Meeting the Challenges of the Two-Year Faculty Classroom, Part 2: Making the Survey Course Engaging

AHA Session 94
Friday, January 4, 2019: 10:30 AM-12:00 PM
Boulevard A (Hilton Chicago, Second Floor)
Michelle Iden, County College of Morris
Wake 'em Up: Survey Engagement through Controversial Topics
Mike Davis, Northwest Florida State College
Engaging the Everyday
Michelle Iden, County College of Morris
Actively Learning: Creating Critical Thinkers through Action
Lisa Rude, Normandale Community College
The Audience

Session Abstract

Two-year faculty frequently teach introductory level courses to non-majors of diverse educational backgrounds who are taking history courses as a requirement. Many students, then, are unprepared for a college level history course. Indeed, a 2011 journal article in New Directions for Community Colleges acknowledged that teaching underprepared students is one of the top challenges two-year faculty face. It is vital, then, that these courses are taught in an engaging way so as to help encourage student success. Successfully engaging students in the History survey courses could also foster greater interest in the discipline and its impact on society, thereby working against recent trends of decline in student interest. Since a large number of the courses taught at the community college level are survey courses two-year faculty are in a strong position to work on and combat ways to make those courses engaging.

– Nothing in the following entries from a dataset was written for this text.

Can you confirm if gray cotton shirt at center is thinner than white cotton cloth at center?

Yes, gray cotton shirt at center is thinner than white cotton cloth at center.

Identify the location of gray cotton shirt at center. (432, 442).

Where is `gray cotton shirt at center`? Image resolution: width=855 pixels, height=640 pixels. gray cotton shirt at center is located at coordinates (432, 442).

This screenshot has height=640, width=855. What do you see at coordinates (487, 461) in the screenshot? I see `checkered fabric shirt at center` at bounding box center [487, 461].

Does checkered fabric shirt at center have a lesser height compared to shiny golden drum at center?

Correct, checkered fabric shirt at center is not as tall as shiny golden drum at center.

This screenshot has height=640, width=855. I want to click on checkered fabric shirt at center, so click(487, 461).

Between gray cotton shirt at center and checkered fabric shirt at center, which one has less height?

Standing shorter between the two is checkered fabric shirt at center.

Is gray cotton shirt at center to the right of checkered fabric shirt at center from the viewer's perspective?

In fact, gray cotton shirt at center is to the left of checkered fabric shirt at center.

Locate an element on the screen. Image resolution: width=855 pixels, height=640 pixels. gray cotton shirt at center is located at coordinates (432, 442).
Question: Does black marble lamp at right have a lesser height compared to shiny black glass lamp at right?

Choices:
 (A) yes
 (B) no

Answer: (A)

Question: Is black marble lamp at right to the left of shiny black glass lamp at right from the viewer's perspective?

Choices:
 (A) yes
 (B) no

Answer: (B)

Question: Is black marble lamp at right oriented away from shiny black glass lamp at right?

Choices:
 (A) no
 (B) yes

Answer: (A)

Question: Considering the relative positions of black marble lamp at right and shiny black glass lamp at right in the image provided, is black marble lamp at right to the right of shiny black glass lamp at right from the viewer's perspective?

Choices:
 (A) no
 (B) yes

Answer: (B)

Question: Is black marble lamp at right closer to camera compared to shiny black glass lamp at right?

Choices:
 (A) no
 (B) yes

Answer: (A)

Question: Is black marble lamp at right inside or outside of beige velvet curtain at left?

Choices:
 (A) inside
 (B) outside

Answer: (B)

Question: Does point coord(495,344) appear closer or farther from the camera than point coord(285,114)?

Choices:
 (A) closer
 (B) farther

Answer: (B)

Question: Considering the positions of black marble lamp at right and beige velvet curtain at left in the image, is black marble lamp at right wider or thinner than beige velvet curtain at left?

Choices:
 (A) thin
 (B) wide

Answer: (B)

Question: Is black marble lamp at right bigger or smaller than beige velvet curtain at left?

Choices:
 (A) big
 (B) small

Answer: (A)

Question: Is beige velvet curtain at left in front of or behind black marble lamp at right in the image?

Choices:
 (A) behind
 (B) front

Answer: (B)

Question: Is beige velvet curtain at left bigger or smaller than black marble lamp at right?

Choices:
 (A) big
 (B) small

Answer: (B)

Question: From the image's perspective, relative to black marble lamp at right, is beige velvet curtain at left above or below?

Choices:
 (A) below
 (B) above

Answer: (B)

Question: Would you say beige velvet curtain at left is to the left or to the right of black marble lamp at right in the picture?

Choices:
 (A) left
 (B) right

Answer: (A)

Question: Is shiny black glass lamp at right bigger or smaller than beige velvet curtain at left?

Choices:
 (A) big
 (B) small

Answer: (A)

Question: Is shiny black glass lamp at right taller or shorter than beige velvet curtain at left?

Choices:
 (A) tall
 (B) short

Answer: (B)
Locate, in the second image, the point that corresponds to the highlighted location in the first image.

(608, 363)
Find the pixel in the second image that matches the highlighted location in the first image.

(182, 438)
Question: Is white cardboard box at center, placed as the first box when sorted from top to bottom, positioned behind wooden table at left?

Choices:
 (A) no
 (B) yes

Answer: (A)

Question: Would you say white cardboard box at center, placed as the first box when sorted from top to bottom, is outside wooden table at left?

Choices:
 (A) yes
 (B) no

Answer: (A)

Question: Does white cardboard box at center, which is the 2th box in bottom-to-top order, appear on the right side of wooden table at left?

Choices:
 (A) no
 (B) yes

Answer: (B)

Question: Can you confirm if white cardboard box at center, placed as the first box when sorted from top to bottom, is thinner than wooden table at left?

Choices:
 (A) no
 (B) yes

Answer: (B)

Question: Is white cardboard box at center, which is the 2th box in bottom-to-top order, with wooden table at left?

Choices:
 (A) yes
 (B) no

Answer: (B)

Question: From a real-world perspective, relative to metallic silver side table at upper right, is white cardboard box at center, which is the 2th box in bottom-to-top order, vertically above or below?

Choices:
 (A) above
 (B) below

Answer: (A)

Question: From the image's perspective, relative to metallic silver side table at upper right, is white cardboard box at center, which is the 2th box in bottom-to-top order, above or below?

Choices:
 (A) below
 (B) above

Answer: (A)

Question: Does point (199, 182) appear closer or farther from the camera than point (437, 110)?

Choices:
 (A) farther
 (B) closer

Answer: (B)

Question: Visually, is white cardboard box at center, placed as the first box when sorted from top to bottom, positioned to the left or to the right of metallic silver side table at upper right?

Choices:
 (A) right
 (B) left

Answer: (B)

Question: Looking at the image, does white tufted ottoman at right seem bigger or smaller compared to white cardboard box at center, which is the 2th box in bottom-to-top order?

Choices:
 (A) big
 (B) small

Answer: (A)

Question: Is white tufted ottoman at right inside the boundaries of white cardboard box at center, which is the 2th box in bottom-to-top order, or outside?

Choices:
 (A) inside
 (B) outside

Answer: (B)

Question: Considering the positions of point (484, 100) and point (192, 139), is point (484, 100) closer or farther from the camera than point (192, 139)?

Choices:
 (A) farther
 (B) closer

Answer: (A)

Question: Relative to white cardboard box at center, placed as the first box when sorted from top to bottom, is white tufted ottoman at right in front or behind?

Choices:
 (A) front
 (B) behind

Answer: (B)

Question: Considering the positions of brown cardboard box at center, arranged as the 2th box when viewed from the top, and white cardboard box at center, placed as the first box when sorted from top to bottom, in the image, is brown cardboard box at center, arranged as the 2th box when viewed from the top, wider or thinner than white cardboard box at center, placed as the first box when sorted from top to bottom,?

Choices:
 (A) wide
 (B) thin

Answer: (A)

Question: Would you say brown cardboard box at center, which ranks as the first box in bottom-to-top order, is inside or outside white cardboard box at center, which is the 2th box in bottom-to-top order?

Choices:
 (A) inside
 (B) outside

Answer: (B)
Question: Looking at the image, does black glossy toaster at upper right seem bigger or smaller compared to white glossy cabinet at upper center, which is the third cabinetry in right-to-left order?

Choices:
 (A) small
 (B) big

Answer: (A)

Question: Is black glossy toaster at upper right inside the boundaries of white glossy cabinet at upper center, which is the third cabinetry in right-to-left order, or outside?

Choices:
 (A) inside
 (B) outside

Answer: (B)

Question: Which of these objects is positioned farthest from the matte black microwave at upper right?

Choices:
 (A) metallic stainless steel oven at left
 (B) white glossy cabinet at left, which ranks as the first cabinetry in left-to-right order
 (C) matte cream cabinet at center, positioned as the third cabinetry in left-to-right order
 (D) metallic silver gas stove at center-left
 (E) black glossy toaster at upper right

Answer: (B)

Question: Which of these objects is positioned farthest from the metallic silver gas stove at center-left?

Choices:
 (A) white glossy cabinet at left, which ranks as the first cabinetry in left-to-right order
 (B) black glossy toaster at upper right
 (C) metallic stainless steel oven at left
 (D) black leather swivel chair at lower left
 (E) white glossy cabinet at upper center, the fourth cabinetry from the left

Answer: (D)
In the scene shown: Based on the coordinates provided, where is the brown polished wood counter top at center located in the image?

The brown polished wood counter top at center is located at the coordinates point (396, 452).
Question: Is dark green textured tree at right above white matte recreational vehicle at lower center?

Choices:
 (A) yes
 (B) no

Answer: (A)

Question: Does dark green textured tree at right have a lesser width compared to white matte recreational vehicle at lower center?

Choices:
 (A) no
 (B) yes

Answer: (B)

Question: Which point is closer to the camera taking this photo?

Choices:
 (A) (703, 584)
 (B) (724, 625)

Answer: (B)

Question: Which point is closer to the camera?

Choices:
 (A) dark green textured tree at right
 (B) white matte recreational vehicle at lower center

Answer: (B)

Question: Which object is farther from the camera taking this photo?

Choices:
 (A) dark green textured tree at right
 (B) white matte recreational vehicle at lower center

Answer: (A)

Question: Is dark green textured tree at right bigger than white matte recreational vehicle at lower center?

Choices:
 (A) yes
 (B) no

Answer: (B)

This roundtable will present practical ways to address this topic. Panelists will discuss approaches such as incorporating controversial topics in to class discussion, flipping the classroom so that students are prepared for the college classroom experience, using alternative assignments to exams, or incorporating active learning techniques.

The aim is to start an active dialogue that can help all present deal with problems they’ve faced in the classroom. While the focus of the workshop is on the particular challenges faced in the two-year classroom, all are welcome to participate and share ideas regarding the practical approaches to making introductory courses engaging. Significant time will be allotted at the end for audience participation. Audience participation will be encouraged throughout the entire session through the use of, which allows for anonymous questions and comments.